A “barbaridade” disponível para quem quiser ver na rede mundial de computadores esquenta uma discussão que costuma gerar polêmica: afinal, existe gente que alcança sucesso meteórico por fazer pactos diabólicos? Há um incalculável acervo digital sobre ocultismo, satanismo e referências a alianças com o demônio na internet.
Apesar de toda polêmica, Yrion parece conhecer do que fala. São Francisco é, realmente, o berço da Igreja de Satã, fundada em 1966 por Anton Szandor LaVey, que desfilava pelas ruas com um leopardo negro. Conhecido como o papa negro, fundou a igreja e foi o sumo sacerdote até 1997, quando morreu de edema pulmonar.

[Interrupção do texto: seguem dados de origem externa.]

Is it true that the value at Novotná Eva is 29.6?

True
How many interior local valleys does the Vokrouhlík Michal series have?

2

Os membros da igreja de LaVey eram ligados a Hollywood e o próprio sarcedote fez o papel de diabo no filme “O Bebê de Rosemary” (1968), do cineasta Roman Polanski. Em 1969 ele lançou o blasfemo “A Bíblia Satânica”, o primeiro de uma série maligna. Os mandamentos do satanismo pregam convicções egoístas e hedonistas. “Satã representa todos os ditos pecados que levam à gratificação física, mental e emocional”, diz um deles. Mas os rituais são conhecidos por sacrifícios de animais – comum em alguns cultos de religiões afro-brasileiras – e até de humanos.Celebridades das mais variadas estirpes são hora ou outra vinculadas ao diabo. Retratado na biografia “O Mago”, do jornalista Fernando Morais, o escritor Paulo Coelho, que já vendeu 100 milhões de livros no mundo, se deixou seduzir por práticas ocultistas na juventude. De acordo com a biografia, o encontro do escritor brasileiro com o demônio aconteceu em 25 de maio de 1974 e a motivação seria a busca pelo sucesso.

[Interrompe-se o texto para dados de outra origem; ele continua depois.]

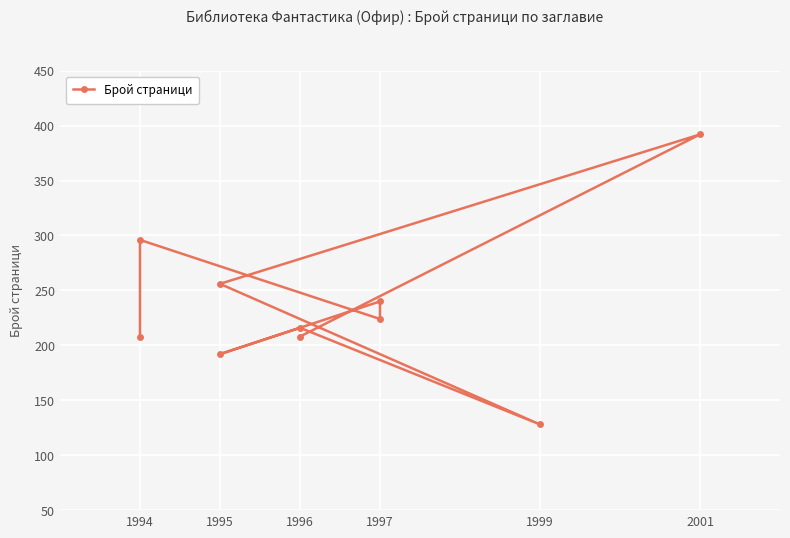

How many interior local valleys (lower than both neighbors) does the data have?

3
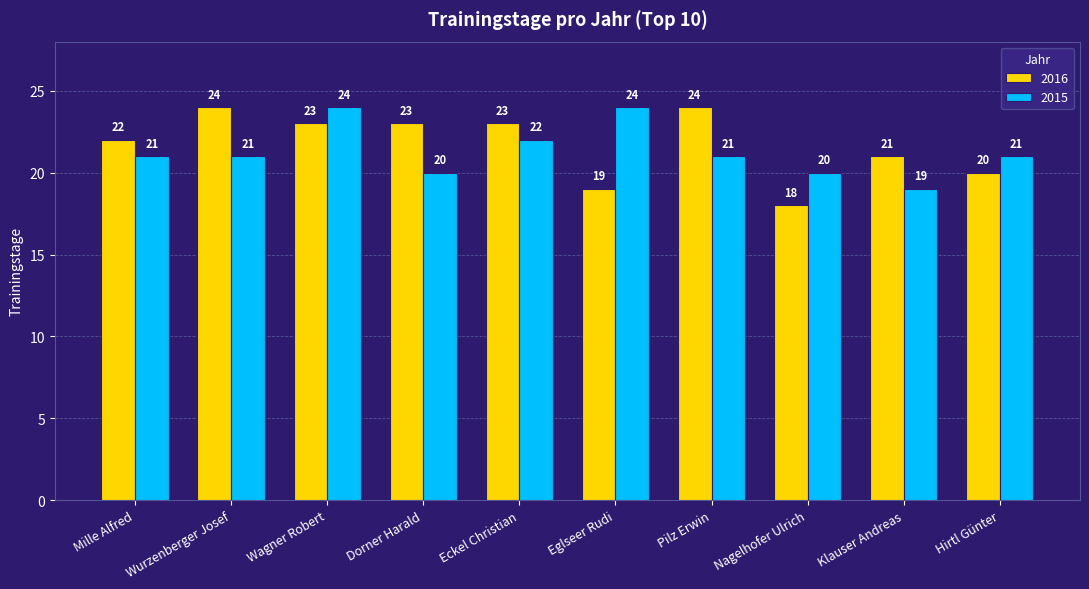

List the series in order of their overall mean, lowest first.

2015, 2016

Referindo-se ao demônio, Paulo Coelho escreveu no próprio diário: “Senti que você vinha fechando o círculo à minha volta, e sei que você é mais forte que eu. Você tem mais interesse em comprar minha alma do que eu em vendê-la”. Quando ocorre o suposto encontro, Coelho vive um pesadelo traduzido por odores, barulhos e sensações de terror. Paulo Coelho foi parceiro musical de Raul Seixas, falecido em 1989, e ambos foram influenciados pelo satanista inglês Alester Crowley, falecido em 1947, uma das figuras mais controversas do século passado. Na canção “Sociedade Alternativa”, assinada por Coelho e Seixas, eles lembram um dos ensinamentos do bruxo Crowley: “Faz o que tu queres, pois é tudo da lei”, um mantra que prega a liberdade total, sem limites pelo prazer. Para se ter uma idéia de como Crowley era estimado por roqueiros, ele aparece na capa do disco “Sargent Peppers”, dos Beatles.

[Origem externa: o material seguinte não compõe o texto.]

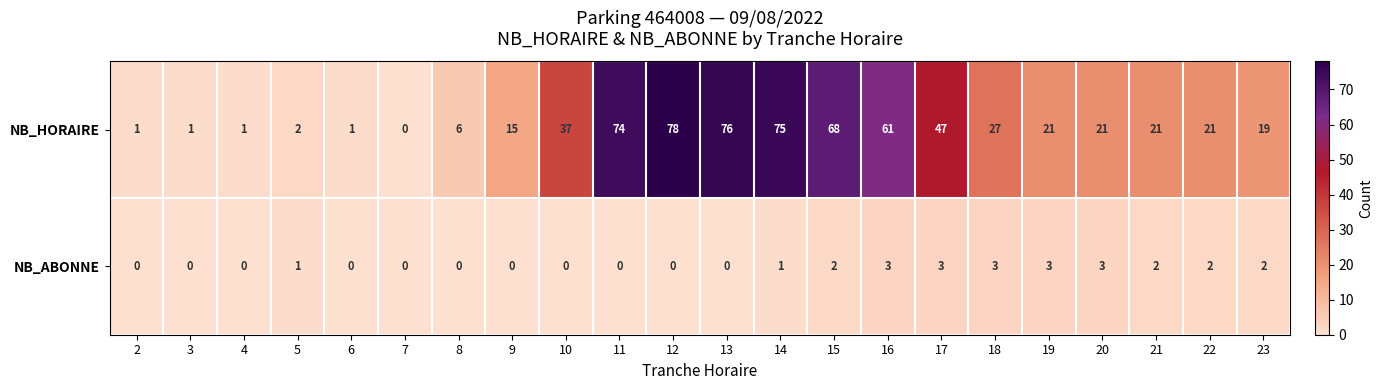

Between 19 and 23, which series saw the biggest shift?

NB_HORAIRE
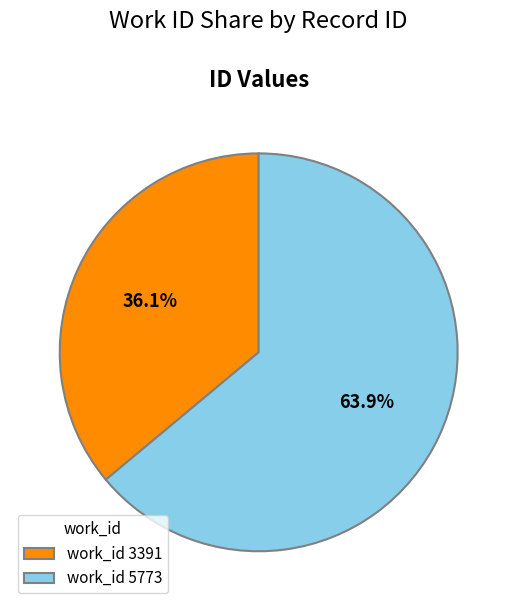

Between work_id 5773 and work_id 3391, which is larger?

work_id 5773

O rock é um campo frutífero para relações com o demônio. A banda inglesa Rolling Stones tem, entre os sucessos, a canção “Simpathy for the devil” (condolências com o demônio), um disco batizado de “Their Satanic Majesties Request” (A Serviço de Sua Majestade Satânica), além de lançarem um outro álbum, “Voodoo Lounge”, com referências ao vodu e magia negra. Mais claro, impossível. Muito antes porém destes roqueiros acusados de satanistas fazerem sucesso, um artista da década de 30 é famoso até hoje por uma história de um pacto com o diabo que se tornou uma lenda americana. Robert Johnson deixou apenas 40 canções fundamentais para o blues moderno. Cantor, e sem reconhecimento, se tornou popular subitamente ao exibir uma habilidade espantosa e única de tocar violão e gravar uma canção chamada “Me and The Devil Blues” (Eu e o diabo blues). A explicação seria um acordo com o diabo em troca do sucesso feito numa encruzilhada do Mississippi, nos Estados Unidos. Mas Johnson não viveu para saborear a fama. Morreu aos 27 anos, depois de passar três dias em coma, supostamente envenenado por um marido traído.